§ **TRY IT**
In the reviewer's comments, which variable is named as the most significant independent variable in the final model?

§ **SELECTED EXTRACT**
□ □ □ □

It seems that the statistical procedures used in the study are specifically selected to inflate the final regression model. A coefficient of determination of 0.95 seems unrealistically high. This is especially critical because population density is the most significant independent variable in the final model. I believe population density should have been included as a control variable. Naturally, a higher population implies more cases; if this is not controlled for, the entire model risks losing its validity. Therefore, I suggest presenting an alternative model focusing only on the pollution variable (as it seems to be the primary intention of the study). What is more, it is very very strange to have a study with minimal spatial correlation (Moran’s I value of 0.17) and very high R2 values (0.95 for training and 0.75 for testing).
I am also unsure if the NDVI formula is presented correctly. Please verify it.
Furthermore, each formula should be followed by a clear explanation of its variables.
The paper mentions that there were 1,473 cases in the dataset initially and that after removing incomplete or outlier cases, the final sample included 1,473 patients for analysis. This is puzzling. What is the point of mentioning data screening and outlier detection if the sample size remains the same? Moreover, any outlier exclusion should be explained in detail, especially since this is the study’s primary dependent variable.
It is not clear how the point data for the dependent layer was generated. The supplementary data file includes only the hospital name. Was a precise address associated with the data?
In addition, the numbers “47.5% (n=700) were female and 52.5% (n=703) were male among all cases (N=1,473)” do not seem to add up in the way they are presented. If there is missing data, it should be accounted for in the presentation.
Looking at the data, it is surprising that “V11: Normalized Difference Vegetation Index (NDVI)” shows no significance in the results, yet the discussion implies that it is significant. This discrepancy should be addressed.
The limitations of the study must also be clearly outlined.

□ □ □ □

(Items from a data source)
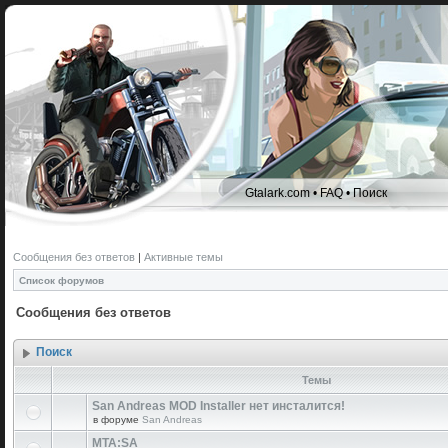
Gtalark.com
•
FAQ
•
Поиск
Сообщения без ответов
|
Активные темы
Список форумов
Сообщения без ответов
Поиск
Темы
San Andreas MOD Installer нет инсталится!
в форуме
San Andreas
MTA:SA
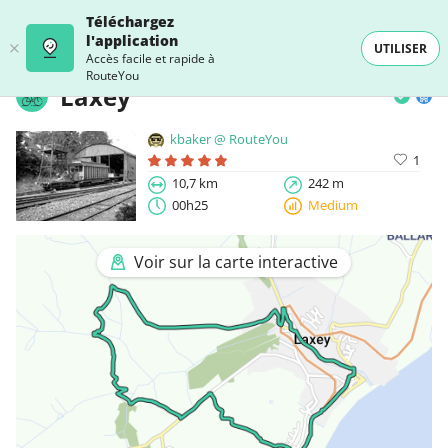
Téléchargez
l'application
UTILISER
Accès facile et rapide à
RouteYou
Laxey
kbaker @ RouteYou
1
10,7 km
242 m
00h25
Medium
Voir sur la carte interactive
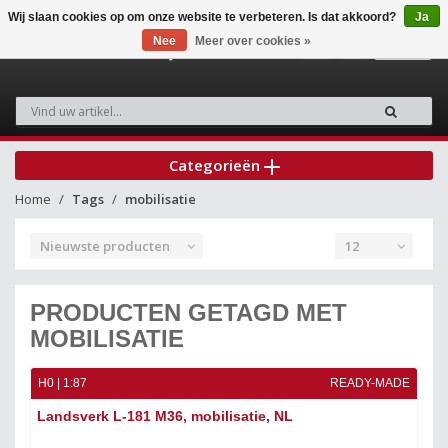
Wij slaan cookies op om onze website te verbeteren. Is dat akkoord?
Ja
Nee
Meer over cookies »
0
Categorieën
Home
Tags
mobilisatie
Nieuwste producten
12
PRODUCTEN GETAGD MET
MOBILISATIE
H0 | 1:87
READY-MADE
Landsverk L-181 M36, mobilisatie, NL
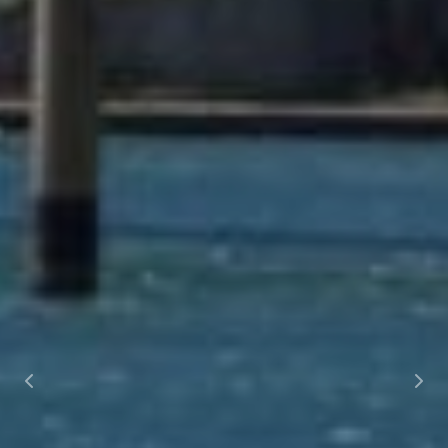
Previous
Nex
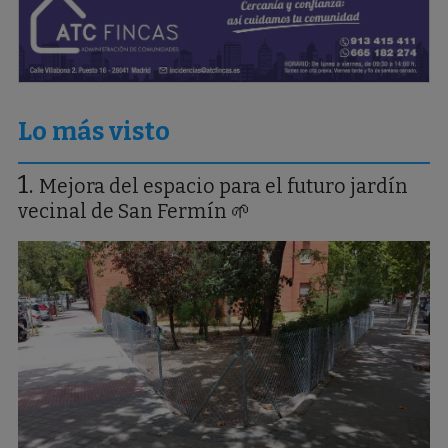
Lo más visto
Mejora del espacio para el futuro jardín
vecinal de San Fermín 🌱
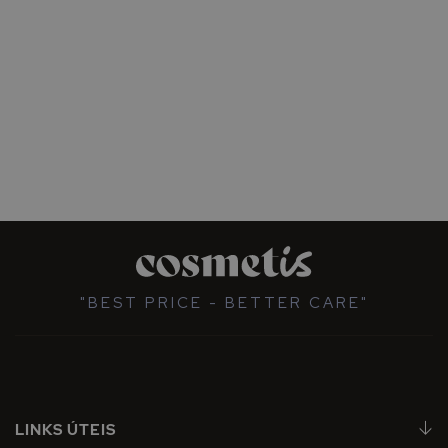
"BEST PRICE - BETTER CARE"
LINKS ÚTEIS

□ □ □ □

§ **OUTPUT BELOW**
Population density.